• _What to do_:
A: In the passage below on Marx and a society without money, restate the paragraph beginning "It seems to our critics" more briefly, keeping its main points.
B: Extend the passage below on Marx and a society without money, picking up after its final sentence.

==== Text shown ====

In explaining the conditions under which commodity production and money exist, Marx helps us understand the characteristics of a new society in which they would no longer exist. 

A new society without commodity production, money, and markets? A society where production is carried out solely to meet our human needs, with all the social wealth held in common. Why is this idea still so widely ridiculed as a utopian daydream, even by those who are deeply dissatisfied with the ‘status quo’? ‘That sounds nice but it’ll never work’—is the predictable response we hear. 

It seems to our critics that we socialists are offering nothing more than wishful thinking. But the notion that commodities, money, profit, private property, wages, etc. would no longer exist in a socialist world is actually premised on understanding why such things exist under capitalism in the first place. Once we have understood the why (and how) of such economic forms, it becomes possible to imagine the social conditions in which they would no longer have any room to exist.

==== Data extracts ====

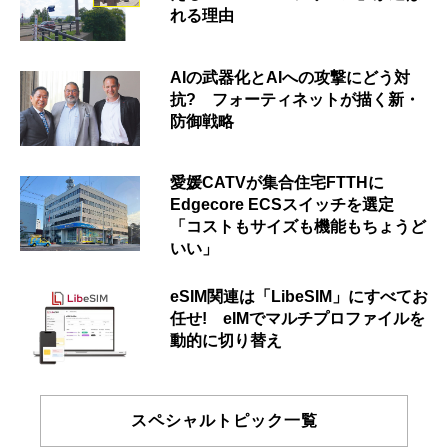
れる理由
AIの武器化とAIへの攻撃にどう対
抗? フォーティネットが描く新・
防御戦略
愛媛CATVが集合住宅FTTHに
Edgecore ECSスイッチを選定
「コストもサイズも機能もちょうど
いい」
eSIM関連は「LibeSIM」にすべてお
任せ! eIMでマルチプロファイルを
動的に切り替え
スペシャルトピック一覧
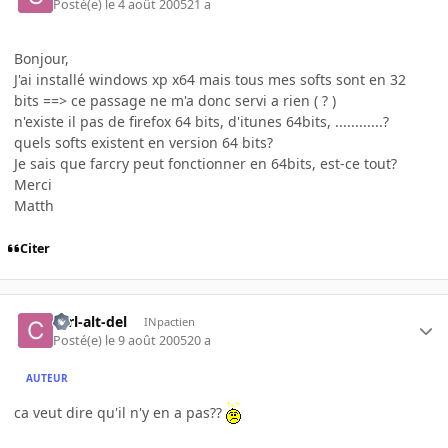
Posté(e)
le 4 août 2005
21 a
Bonjour,
J'ai installé windows xp x64 mais tous mes softs sont en 32
bits ==> ce passage ne m'a donc servi a rien ( ? )
n'existe il pas de firefox 64 bits, d'itunes 64bits, ............?
quels softs existent en version 64 bits?
Je sais que farcry peut fonctionner en 64bits, est-ce tout?
Merci
Matth
Citer
Ctrl-alt-del
INpactien
Posté(e)
le 9 août 2005
20 a
AUTEUR
ca veut dire qu'il n'y en a pas??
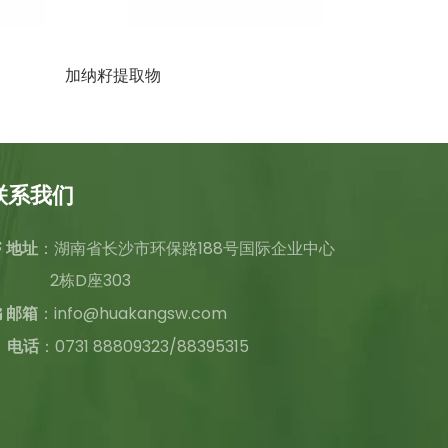
加纳籽提取物
西兰花提取物
联系我们
：湖南省长沙市环保路188号国际企业中心

地址
2栋D座303
：
info@huakangsw.com

邮箱
电话
：0731 88809323/88395315

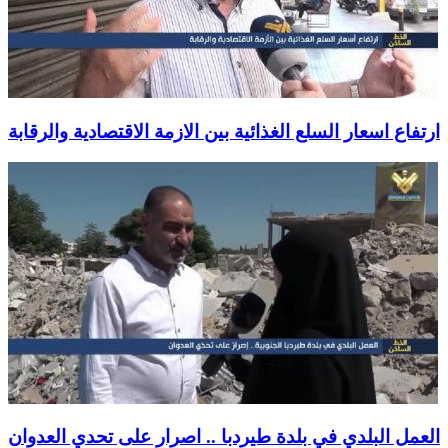
ارتفاع اسعار السلع الغذائية بين الازمة الاقتصادية والرقابة
العمل البلدي في بلدة طيردبا .. اصرار على تحدي العدوان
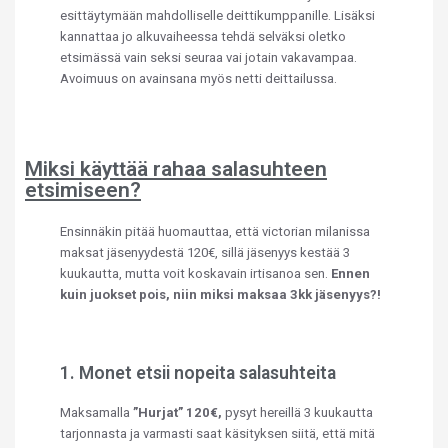
esittäytymään mahdolliselle deittikumppanille. Lisäksi
kannattaa jo alkuvaiheessa tehdä selväksi oletko
etsimässä vain seksi seuraa vai jotain vakavampaa.
Avoimuus on avainsana myös netti deittailussa.
Miksi käyttää rahaa salasuhteen
etsimiseen?
Ensinnäkin pitää huomauttaa, että victorian milanissa
maksat jäsenyydestä 120€, sillä jäsenyys kestää 3
kuukautta, mutta voit koskavain irtisanoa sen.
Ennen
kuin juokset pois, niin miksi maksaa 3kk jäsenyys?!
1. Monet etsii nopeita salasuhteita
Maksamalla
”Hurjat”
120€,
pysyt hereillä 3 kuukautta
tarjonnasta ja varmasti saat käsityksen siitä, että mitä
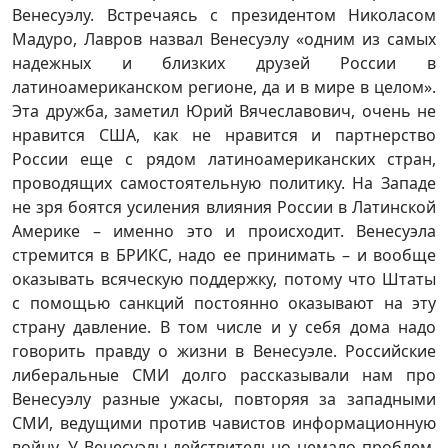
Венесуэлу. Встречаясь с президентом Николасом
Мадуро, Лавров назвал Венесуэлу «одним из самых
надежных и близких друзей России в
латиноамериканском регионе, да и в мире в целом».
Эта дружба, заметил Юрий Вячеславович, очень не
нравится США, как не нравится и партнерство
России еще с рядом латиноамериканских стран,
проводящих самостоятельную политику. На Западе
не зря боятся усиления влияния России в Латинской
Америке – именно это и происходит. Венесуэла
стремится в БРИКС, надо ее принимать – и вообще
оказывать всяческую поддержку, потому что Штаты
с помощью санкций постоянно оказывают на эту
страну давление. В том числе и у себя дома надо
говорить правду о жизни в Венесуэле. Российские
либеральные СМИ долго рассказывали нам про
Венесуэлу разные ужасы, повторяя за западными
СМИ, ведущими против чавистов информационную
войну. У Венесуэлы действительно немало проблем,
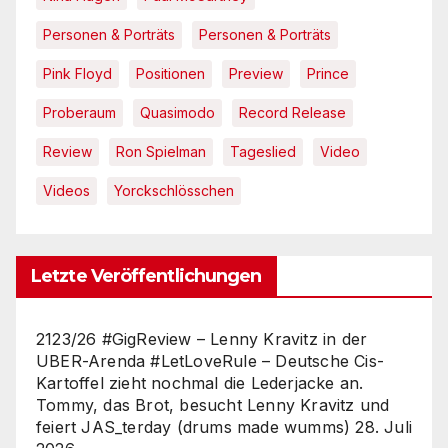
Personen & Porträts
Personen & Porträts
Pink Floyd
Positionen
Preview
Prince
Proberaum
Quasimodo
Record Release
Review
Ron Spielman
Tageslied
Video
Videos
Yorckschlösschen
Letzte Veröffentlichungen
2123/26 #GigReview – Lenny Kravitz in der
UBER-Arenda #LetLoveRule – Deutsche Cis-
Kartoffel zieht nochmal die Lederjacke an.
Tommy, das Brot, besucht Lenny Kravitz und
feiert JAS_terday (drums made wumms)
28. Juli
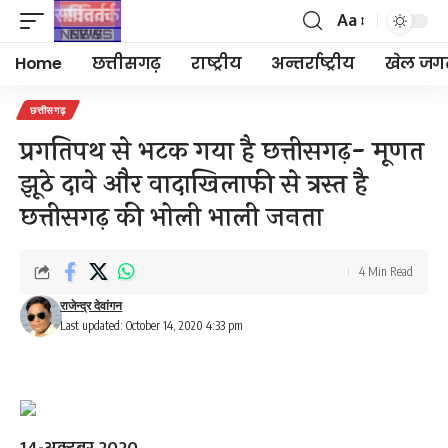
Aa
Font
Resizer
Home
छत्तीसगढ़
राष्ट्रीय
अन्तर्राष्ट्रीय
खेल जग
छत्तीसगढ़
प्रगतिपथ से भटक गया है छत्तीसगढ़- मूणत
झूठे दावे और वादाखिलाफी से त्रस्त है
छत्तीसगढ़ की भोली भाली जनता
4 Min Read
राजेन्द्र देवांगन
Last updated: October 14, 2020 4:33 pm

====

• _Outputs by task_:
A: Critics see the socialist view as wishful thinking. Yet the claim that commodities, money, profit, private property and wages would disappear under socialism rests on understanding why they exist under capitalism. Once the reasons for these economic forms and the way they arise are clear, one can picture the social conditions in which they would have no room to exist.

B:
This crucial relationship between understanding the fundamentals of capitalism and grasping the essence of socialism as its alternative points to the continued importance of Karl Marx’s Capital, particularly its first volume, which was first published 150 years ago. Even though Marx—as many have pointed out—does not provide a ‘blueprint’ for socialism in his book, his critique of capitalism brings the characteristics of that new society into view by clarifying the fundamental boundaries and limitations of capitalism as one historical ‘mode of production’ among others that had existed or might exist in the future.

A short article like this cannot cover all the ways that Capital traces the boundaries of capitalism beyond which lies a new and unprecedented society, so here we will limit ourselves to the crucial first chapter in which Marx analyses the commodity, which he describes as the ‘elementary form’ of wealth under the capitalist mode of production.

Use-value and exchange-value

Today the terms ‘commodity’ and ‘product’ have become almost synonymous because we are so accustomed to the reality of production for the market, but Marx clearly distinguishes between the two. He uses the term ‘commodity’ to indicate products that are produced for exchange, so that they not only have a ‘use-value’ that meets a particular human need (as any product does), but also an ‘exchange-value’ on the market.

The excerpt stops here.